O.C. Register 2/12/07

The state community college system is learning the law of unintended consequences the hard way.

Unsurprisingly, a new study concludes that by increasing access to the two-year public schools, the 109-campus California Community College system's good intentions also resulted in the unintended consequence that three-fourths of students seeking degrees and certificates fail to obtain them.

The question now is, will colleges suffer new unintended consequences by correcting what went wrong?

The policies adopted to increase access are blamed, in part, for the failure of students to earn two-year associate of arts degrees and certificates and bachelor's degrees after transferring to four-year colleges, according to the study, "Rules of the Game: How state policy creates barriers to degree completion and impedes student success in the California community colleges."

College trustees successfully removed "barriers to access," the study found, "but these access-oriented policies have had the unintended consequence of inhibiting completion."
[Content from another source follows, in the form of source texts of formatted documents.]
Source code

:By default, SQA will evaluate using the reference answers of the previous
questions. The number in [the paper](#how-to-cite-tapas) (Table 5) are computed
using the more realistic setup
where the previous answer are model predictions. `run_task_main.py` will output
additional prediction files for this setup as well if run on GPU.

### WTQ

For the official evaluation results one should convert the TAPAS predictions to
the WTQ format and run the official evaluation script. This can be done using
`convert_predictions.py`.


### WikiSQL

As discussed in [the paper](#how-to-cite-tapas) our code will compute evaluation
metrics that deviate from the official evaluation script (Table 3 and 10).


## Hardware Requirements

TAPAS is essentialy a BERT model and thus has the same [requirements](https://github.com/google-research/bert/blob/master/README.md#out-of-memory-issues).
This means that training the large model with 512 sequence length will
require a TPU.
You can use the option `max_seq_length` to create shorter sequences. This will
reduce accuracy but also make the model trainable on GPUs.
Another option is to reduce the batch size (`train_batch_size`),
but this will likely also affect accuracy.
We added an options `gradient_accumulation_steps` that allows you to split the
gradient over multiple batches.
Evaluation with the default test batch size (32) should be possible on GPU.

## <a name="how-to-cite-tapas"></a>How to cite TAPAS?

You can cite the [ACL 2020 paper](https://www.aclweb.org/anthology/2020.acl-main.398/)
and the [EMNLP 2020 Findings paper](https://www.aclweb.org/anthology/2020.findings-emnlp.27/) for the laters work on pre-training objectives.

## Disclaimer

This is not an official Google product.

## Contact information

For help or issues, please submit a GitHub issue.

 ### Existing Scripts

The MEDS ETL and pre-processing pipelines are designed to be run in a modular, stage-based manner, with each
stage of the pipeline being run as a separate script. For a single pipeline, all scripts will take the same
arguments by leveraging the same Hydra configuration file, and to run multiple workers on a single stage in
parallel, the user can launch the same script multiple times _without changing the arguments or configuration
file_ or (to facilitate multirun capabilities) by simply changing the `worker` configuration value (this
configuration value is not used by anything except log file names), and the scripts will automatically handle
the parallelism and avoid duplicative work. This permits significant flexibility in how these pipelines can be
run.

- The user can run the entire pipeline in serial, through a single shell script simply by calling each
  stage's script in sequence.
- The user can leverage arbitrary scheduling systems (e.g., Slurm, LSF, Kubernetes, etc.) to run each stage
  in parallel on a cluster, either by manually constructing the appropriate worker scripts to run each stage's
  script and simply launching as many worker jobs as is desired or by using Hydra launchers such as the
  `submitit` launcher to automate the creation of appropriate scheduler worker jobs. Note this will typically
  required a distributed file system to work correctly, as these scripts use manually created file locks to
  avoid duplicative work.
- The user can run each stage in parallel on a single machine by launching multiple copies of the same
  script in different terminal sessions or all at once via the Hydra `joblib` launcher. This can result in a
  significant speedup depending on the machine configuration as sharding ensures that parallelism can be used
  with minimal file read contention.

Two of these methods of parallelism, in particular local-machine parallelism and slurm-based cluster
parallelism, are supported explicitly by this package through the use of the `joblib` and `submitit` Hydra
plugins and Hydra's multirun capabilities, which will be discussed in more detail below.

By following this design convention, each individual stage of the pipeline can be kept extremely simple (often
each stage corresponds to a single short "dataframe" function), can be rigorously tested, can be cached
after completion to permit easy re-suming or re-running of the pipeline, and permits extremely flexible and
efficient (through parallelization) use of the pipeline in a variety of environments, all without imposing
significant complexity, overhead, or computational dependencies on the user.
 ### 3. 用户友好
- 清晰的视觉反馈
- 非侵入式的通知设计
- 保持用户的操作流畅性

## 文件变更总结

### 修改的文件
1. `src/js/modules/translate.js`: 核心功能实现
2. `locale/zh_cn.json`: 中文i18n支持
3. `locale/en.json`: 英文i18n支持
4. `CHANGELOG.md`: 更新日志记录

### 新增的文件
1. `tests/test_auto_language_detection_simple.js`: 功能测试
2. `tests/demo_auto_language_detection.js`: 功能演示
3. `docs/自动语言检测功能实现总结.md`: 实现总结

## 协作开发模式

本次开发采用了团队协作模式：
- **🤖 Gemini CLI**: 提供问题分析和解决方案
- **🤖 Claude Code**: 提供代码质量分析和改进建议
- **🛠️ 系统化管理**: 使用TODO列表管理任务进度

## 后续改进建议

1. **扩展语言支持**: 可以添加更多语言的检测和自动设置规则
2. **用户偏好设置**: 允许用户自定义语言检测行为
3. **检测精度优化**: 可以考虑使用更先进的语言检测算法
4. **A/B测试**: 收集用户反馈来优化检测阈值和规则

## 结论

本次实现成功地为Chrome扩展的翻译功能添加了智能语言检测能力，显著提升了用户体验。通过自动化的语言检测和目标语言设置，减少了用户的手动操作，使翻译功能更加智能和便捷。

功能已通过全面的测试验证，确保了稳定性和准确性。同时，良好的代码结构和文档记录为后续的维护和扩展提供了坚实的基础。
The "troubling trend ... could have profound repercussions for the future of the state," according to the study by the Institute for Higher Education Leadership & Policy, at Cal State University Sacramento. One consequence, the study asserts, is that growing demand for information-age workers will be unmet.

"Without big gains in educational attainment, especially among the growing Latino population, the state's per capita income will soon fall below the national average and the average education level of the California workforce will decline," the study concluded.

A previous, unrelated study last year found community colleges dramatically underperforming in turning out students with two- or four-year degrees. That study, by the Public Policy Institute of California in San Francisco, noted many students come to community colleges ill-prepared.

The more recent study's co-author, Nancy Shulock, said in an interview the unintended consequences can be corrected by establishing standards for students.

Community colleges have shied away from requiring students to undergo orientation, take prerequisite classes and even enroll in remedial classes when needed, Ms. Shulock said. The hesitancy stems from fear colleges will be sued for racial discrimination as occurred in 1988, she said.

Although the lawsuit never reached trial, colleges backed off imposing many requirements.

Consequently, students whose only requirement to enter community college is that they be at least 18 years old, now also face few requirements once in the system, even educational assessments and counseling to overcome deficiencies.

"No matter how 'cheap,' access without an equivalent commitment to student success conveys false hopes to students and the state," the study concludes.

The study recommends removing "policy barriers to completion," by funding community colleges based on students' completion of courses, not merely enrollment, beefing up remedial instruction with part-time instructors and setting "clear standards" for incoming students "about what it takes to be college-ready."

Ms. Shulock conceded that imposing such solutions runs the risk of new, unintended consequences, such as lowering instructional standards to keep students in class longer and discouraging access by requiring students to be "college ready." How can community colleges avoid more unintended consequences?

"The way to guard against that is, we are thinking about it," Ms. Shulock said.

Perhaps merely being aware that unintended consequences can occur will ward them off. But someone must have foreseen the disastrous effects of lowering standards to increase access, and that didn't avoid those consequences.

It may be possible for the community colleges to have quality (degreed graduates) or quantity (unfettered access). But the law of unintended consequences may well preclude having both.